-Salamatu Adamu, Founding partner, Cavemen Africa
We started production on Ashābu’l Kahf, and it has been one of those moments where you pause and realise: this is exactly the work we are meant to be doing right now at Cavemen Africa.
Why this project , why now
It’s our first production of the year and one of the new projects we’re introducing at Cavemen Africa. Last year, we spent a lot of time strengthening our projects ; testing, refining, figuring out what works and what doesn’t. This year feels different. This year is about building the production framework. About structure. About intention. About Cavemen Studio.
Building with people, not placeholders
What’s been most remarkable isn’t just the idea itself, but the people. We have expert hands in the house, and at the same time, the team is stepping into real crew roles — not placeholders, not assistants, but responsibility. Some are learning the ropes for the first time, learning on the job, figuring it out as we go. There’s something honest about that. That’s how community is built.

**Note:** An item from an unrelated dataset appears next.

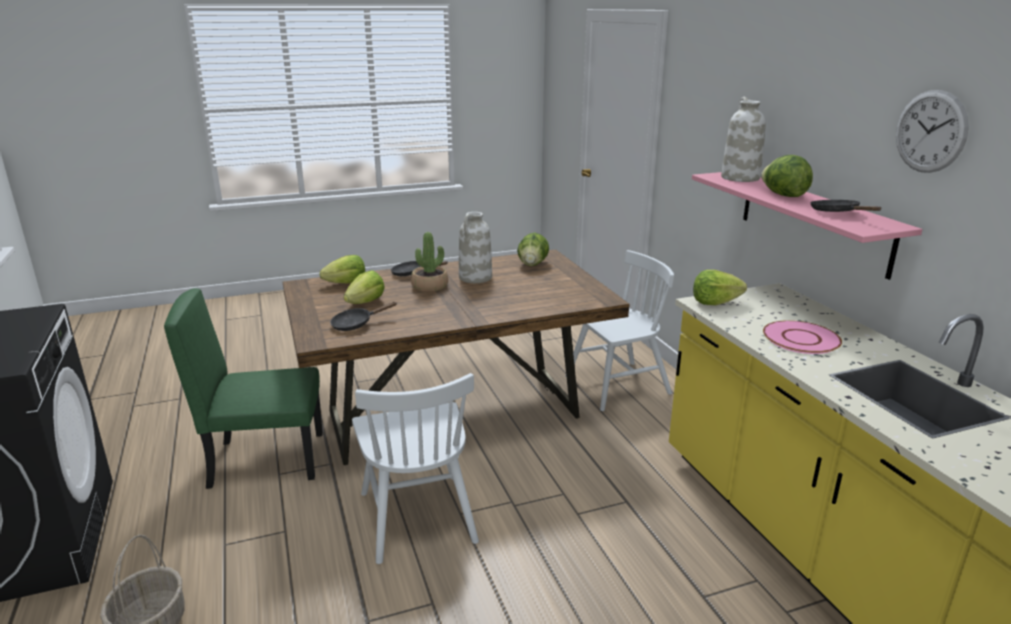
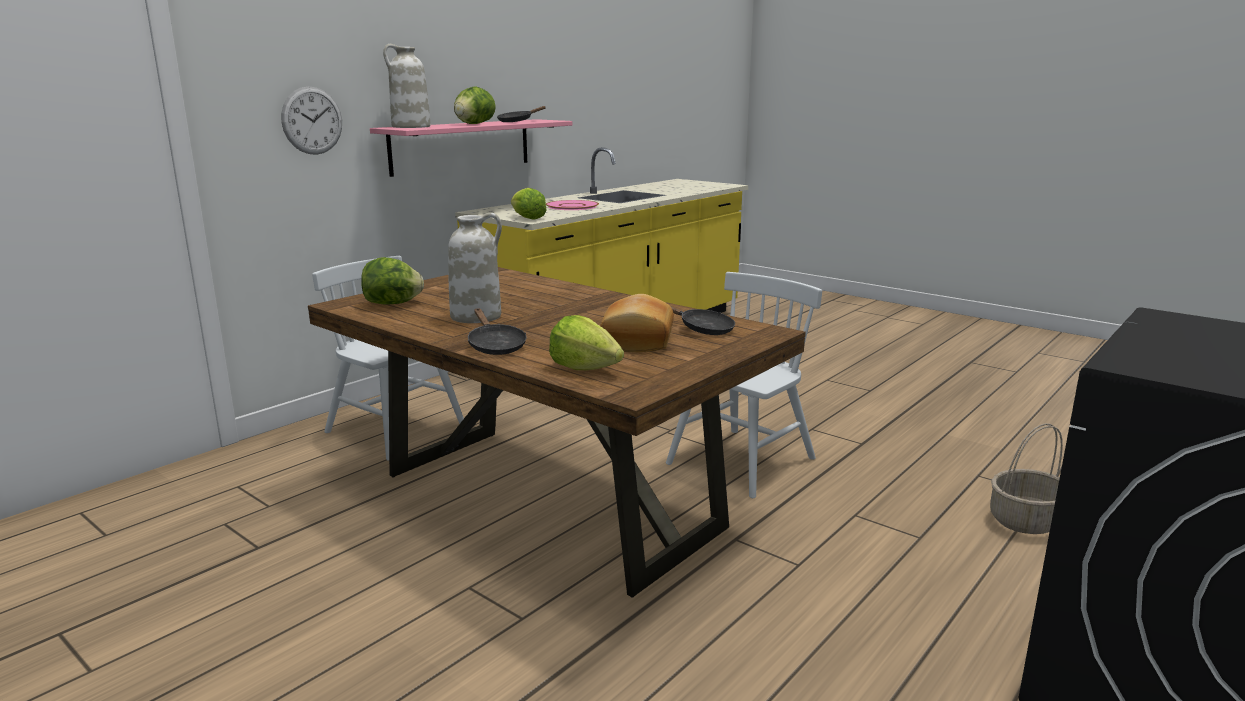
camera: 120 degrees left, 5 degrees down
(267, 459) = (789, 589): green chair -> none
(366, 302) = (635, 340): lettuce -> bread
(430, 286) = (535, 327): potted plant -> none
(930, 131) = (525, 54): wall clock -> wall clock (312, 120)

Ashābu’l Kahf is about many things at once. It’s about the hardworking Muslim founders we want to spotlight and learn from, across different sectors. It’s about the urge to create during Ramadan — that pull to slow down, reflect, and still show up with purpose. And it’s about continuously returning to the philosophy behind Cavemen Africa: resilience, collaboration, faith, and values.
The story of The People of the Cave has always stayed with me. Young believers who chose faith over fear. Who withdrew for the sake of Allah. Who trusted that stepping away didn’t mean disappearing and emerged protected, strengthened, elevated.
That story feels very close to what many Muslim entrepreneurs are living today. Building in a complex world. Holding on to values. Choosing faith when fear would be easier. These are modern-day People of the Cave.
This Ramadan, we’re sharing a 10-episode podcast , one conversation every day. Ten Muslim entrepreneurs. Real stories. Spiritual reflections. Business lessons. Not polished success stories, but honest journeys and barakah-driven wisdom.
This project isn’t about chasing attention. It’s about alignment. It’s about making work that reflects who we are becoming. Faith is not something we add on later , it’s central to how we build.
Ashābu’l Kahf is part of that journey. And in many ways, so is Cavemen Africa.